Harmful and effective
Ghosting is an effective and harmful technique. Effective because it easily achieves the intended goal of stopping communication. But it is highly damaging to the relationship between the ghoster and hosted. Relationship expert John Gottman describes four communication styles that damage or even end relationships: criticism, contempt, reacting defensively, and “stonewalling”: refusing (after disagreement) to communicate with or acknowledge the partner’s presence.
If you benefit from the relationship between yourself and another person, it is not a good idea to unilaterally cut off communication from one moment to the next. People are social creatures and need other people to survive. Similarly, companies and organizations have little reason to exist without customers. Thus, they actually benefit greatly from investing in the good relationship with customers.
Non-destructive customer contact
The simplest way is to make sure the product or service matches how customers want to use it and that it works well. But that sometimes goes wrong; in the end, it’s still human work. That’s where the customer contact department plays an important role. By making sure a complaint is handled properly, employing non-destructive communication strategies, choosing appropriate channels, and truly putting the customer first, customer service can guide even the sickestcases back to a positive end result. One customer may not amount to much compared to the entire customer base, but any complaint expert can explain to you in great detail that a dissatisfied customer affects a larger audience of (potential) customers than a satisfied customer will.

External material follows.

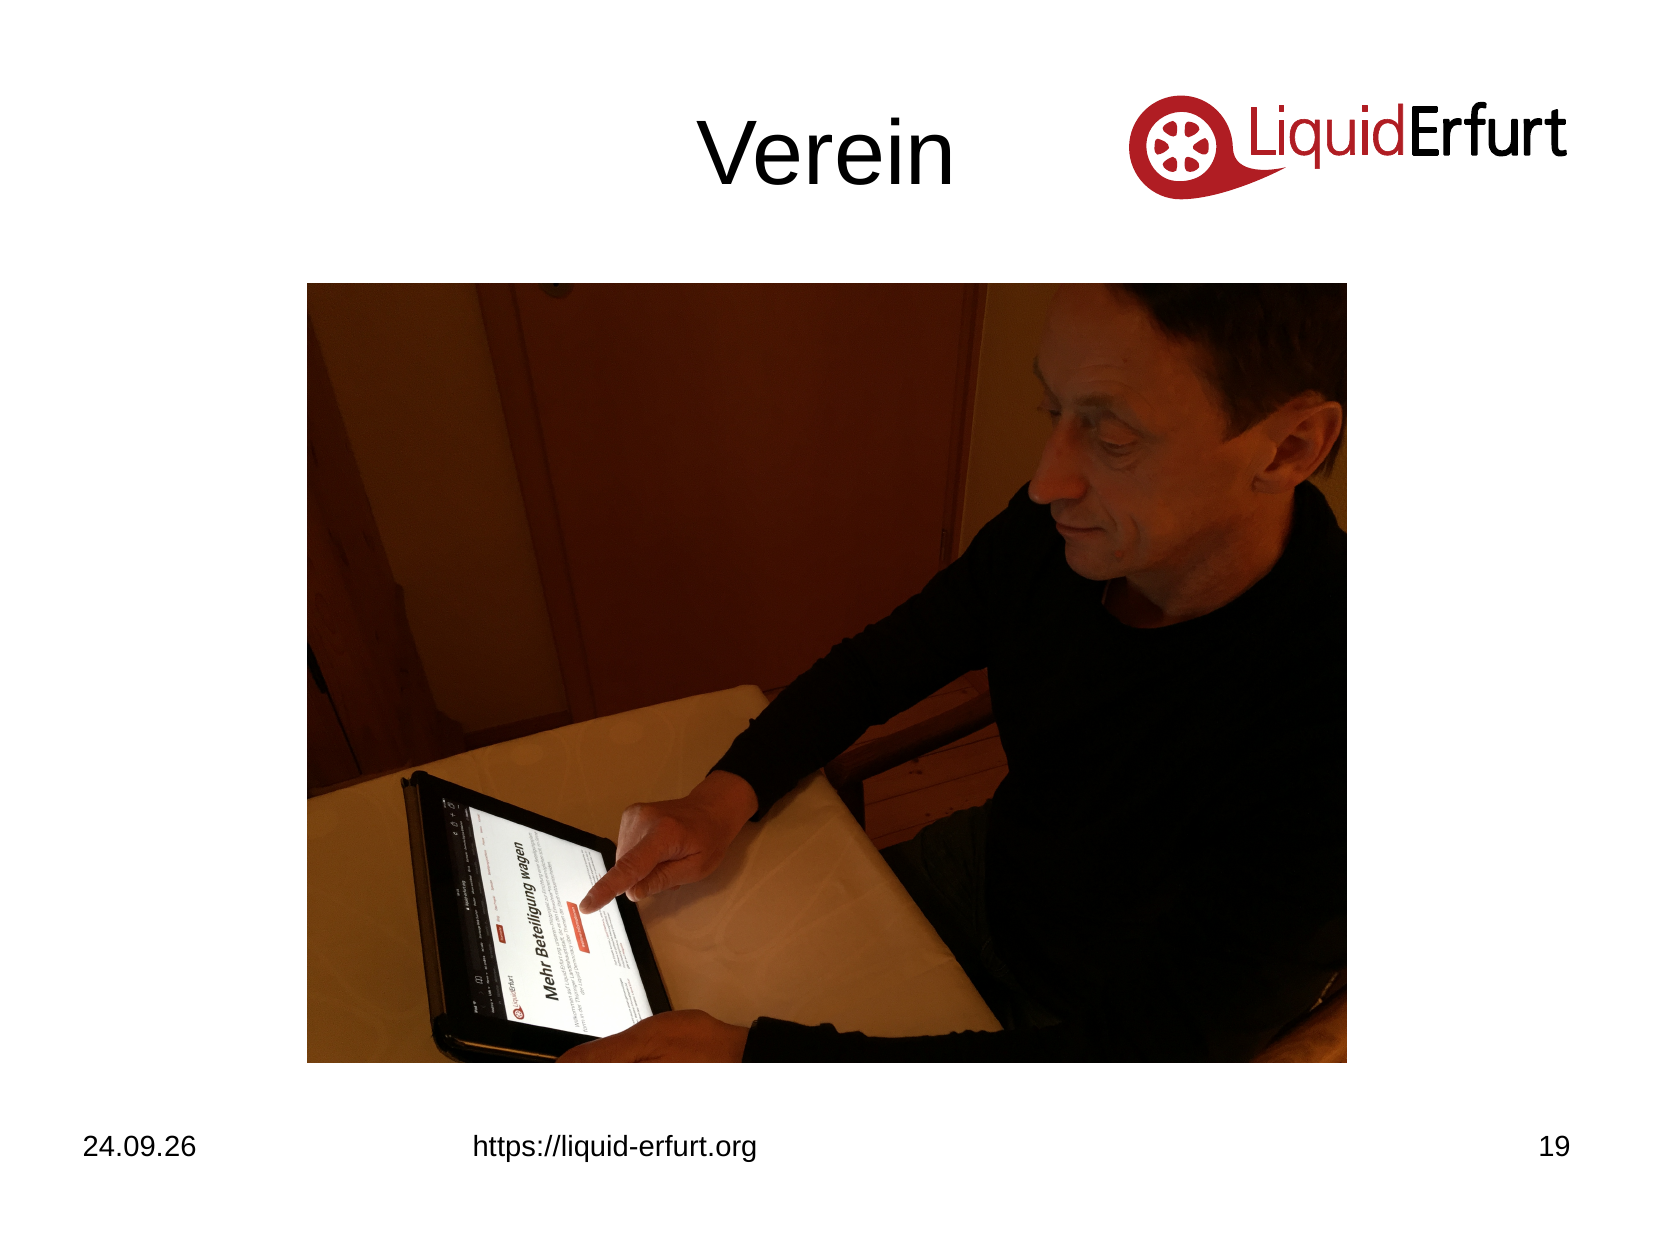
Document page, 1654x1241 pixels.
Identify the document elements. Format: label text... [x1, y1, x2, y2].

title Verein [82, 49, 1571, 257]
picture [307, 283, 1347, 1063]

So why would companies still choose to unilaterally end communications mid-conversation with customers? There are 3 options: incompetence, impotence, or a customer contact policy aimed at torpedoing customer relationships. From a position of being confused, sick and pained, it is sometimes hard to realize that the other person acted from incompetence or powerlessness, and only one option remains: the other person is just an asshole.
Take a break (from ghosting)
The latter option may be true, but it is much more likely that a lot is going on emotionally with the ghoster. They feel overwhelmed by emotions, are incompetent or powerless to deal with them, and end up in a fight, flight or freeze situation. Cutting off contact is the easiest way out of that situation. Effective and harmful.
Is such a situation irreversible? Gottman has tips for that, too: take a 20-minute break from the conversation, during which you distract yourself and calm your emotions. For example, by listening to music, reading, or doing some physical exercises. It is important, however, that you agree on that break with your conversation partner. After the break, you resume the conversation with different energy and voila, the chances of coming out together are much higher. Those twenty minutes are ideal, but not sacred. More important is that you finish the conversation. Even if months have passed.
In other words, don’t act like a dick and don’t abandon your clients halfway through a conversation.